TASK ITEM: Nothing below is to be printed except the lines between the line holding "to #55340 |" and the line holding "2022-06-30 4/4", inclusive, each exactly as it appears.
[RECORDS FOR THIS EXERCISE Boundary: Start]
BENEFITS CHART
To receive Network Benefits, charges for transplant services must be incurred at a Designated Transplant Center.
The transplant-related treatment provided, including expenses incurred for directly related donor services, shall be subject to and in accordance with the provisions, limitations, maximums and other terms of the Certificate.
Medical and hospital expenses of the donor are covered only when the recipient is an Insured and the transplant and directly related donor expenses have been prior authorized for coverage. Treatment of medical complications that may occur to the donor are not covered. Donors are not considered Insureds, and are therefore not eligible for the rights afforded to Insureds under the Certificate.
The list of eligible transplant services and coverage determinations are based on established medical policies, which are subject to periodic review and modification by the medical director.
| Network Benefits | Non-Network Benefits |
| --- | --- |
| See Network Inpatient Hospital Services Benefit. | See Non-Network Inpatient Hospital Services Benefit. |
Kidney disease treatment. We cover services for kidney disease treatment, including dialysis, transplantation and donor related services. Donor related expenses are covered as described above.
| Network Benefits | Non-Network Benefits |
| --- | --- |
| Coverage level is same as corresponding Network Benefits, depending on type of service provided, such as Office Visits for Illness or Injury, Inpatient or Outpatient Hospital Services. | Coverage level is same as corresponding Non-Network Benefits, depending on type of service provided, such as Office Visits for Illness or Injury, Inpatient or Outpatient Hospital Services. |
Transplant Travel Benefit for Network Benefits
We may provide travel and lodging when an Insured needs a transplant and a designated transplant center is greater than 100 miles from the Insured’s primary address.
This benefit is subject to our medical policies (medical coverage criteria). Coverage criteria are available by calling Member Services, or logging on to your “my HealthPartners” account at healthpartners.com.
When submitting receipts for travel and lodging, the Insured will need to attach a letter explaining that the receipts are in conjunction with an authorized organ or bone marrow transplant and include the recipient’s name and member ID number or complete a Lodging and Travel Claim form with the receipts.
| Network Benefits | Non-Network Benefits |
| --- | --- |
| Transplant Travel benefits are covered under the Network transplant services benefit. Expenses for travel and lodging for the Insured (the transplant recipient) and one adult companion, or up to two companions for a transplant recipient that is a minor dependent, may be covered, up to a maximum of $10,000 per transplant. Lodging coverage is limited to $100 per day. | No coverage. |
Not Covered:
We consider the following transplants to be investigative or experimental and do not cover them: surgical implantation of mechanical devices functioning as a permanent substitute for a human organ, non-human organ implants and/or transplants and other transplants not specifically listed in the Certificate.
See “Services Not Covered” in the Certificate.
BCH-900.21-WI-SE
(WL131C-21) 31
[RECORDS FOR THIS EXERCISE Boundary: End]
[RECORDS FOR THIS EXERCISE Boundary: Start]
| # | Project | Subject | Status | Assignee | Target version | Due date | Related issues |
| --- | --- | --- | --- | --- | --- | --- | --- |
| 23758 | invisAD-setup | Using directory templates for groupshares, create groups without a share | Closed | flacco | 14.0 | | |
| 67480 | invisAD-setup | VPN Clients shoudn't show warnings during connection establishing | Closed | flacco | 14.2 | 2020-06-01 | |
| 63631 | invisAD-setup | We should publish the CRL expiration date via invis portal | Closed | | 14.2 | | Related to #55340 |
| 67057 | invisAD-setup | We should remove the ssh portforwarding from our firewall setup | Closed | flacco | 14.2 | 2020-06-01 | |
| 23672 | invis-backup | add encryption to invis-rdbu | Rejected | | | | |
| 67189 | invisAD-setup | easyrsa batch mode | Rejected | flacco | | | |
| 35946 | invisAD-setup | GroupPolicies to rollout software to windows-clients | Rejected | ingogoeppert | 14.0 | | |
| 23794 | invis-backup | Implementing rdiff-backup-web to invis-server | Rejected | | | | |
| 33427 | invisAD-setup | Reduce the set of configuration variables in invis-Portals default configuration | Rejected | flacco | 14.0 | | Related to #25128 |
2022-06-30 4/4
[RECORDS FOR THIS EXERCISE Boundary: End]
TASK SOLUTION:
| 63631 | invisAD-setup | We should publish the CRL expiration date via invis portal | Closed | | 14.2 | | Related to #55340 |
| 67057 | invisAD-setup | We should remove the ssh portforwarding from our firewall setup | Closed | flacco | 14.2 | 2020-06-01 | |
| 23672 | invis-backup | add encryption to invis-rdbu | Rejected | | | | |
| 67189 | invisAD-setup | easyrsa batch mode | Rejected | flacco | | | |
| 35946 | invisAD-setup | GroupPolicies to rollout software to windows-clients | Rejected | ingogoeppert | 14.0 | | |
| 23794 | invis-backup | Implementing rdiff-backup-web to invis-server | Rejected | | | | |
| 33427 | invisAD-setup | Reduce the set of configuration variables in invis-Portals default configuration | Rejected | flacco | 14.0 | | Related to #25128 |
2022-06-30 4/4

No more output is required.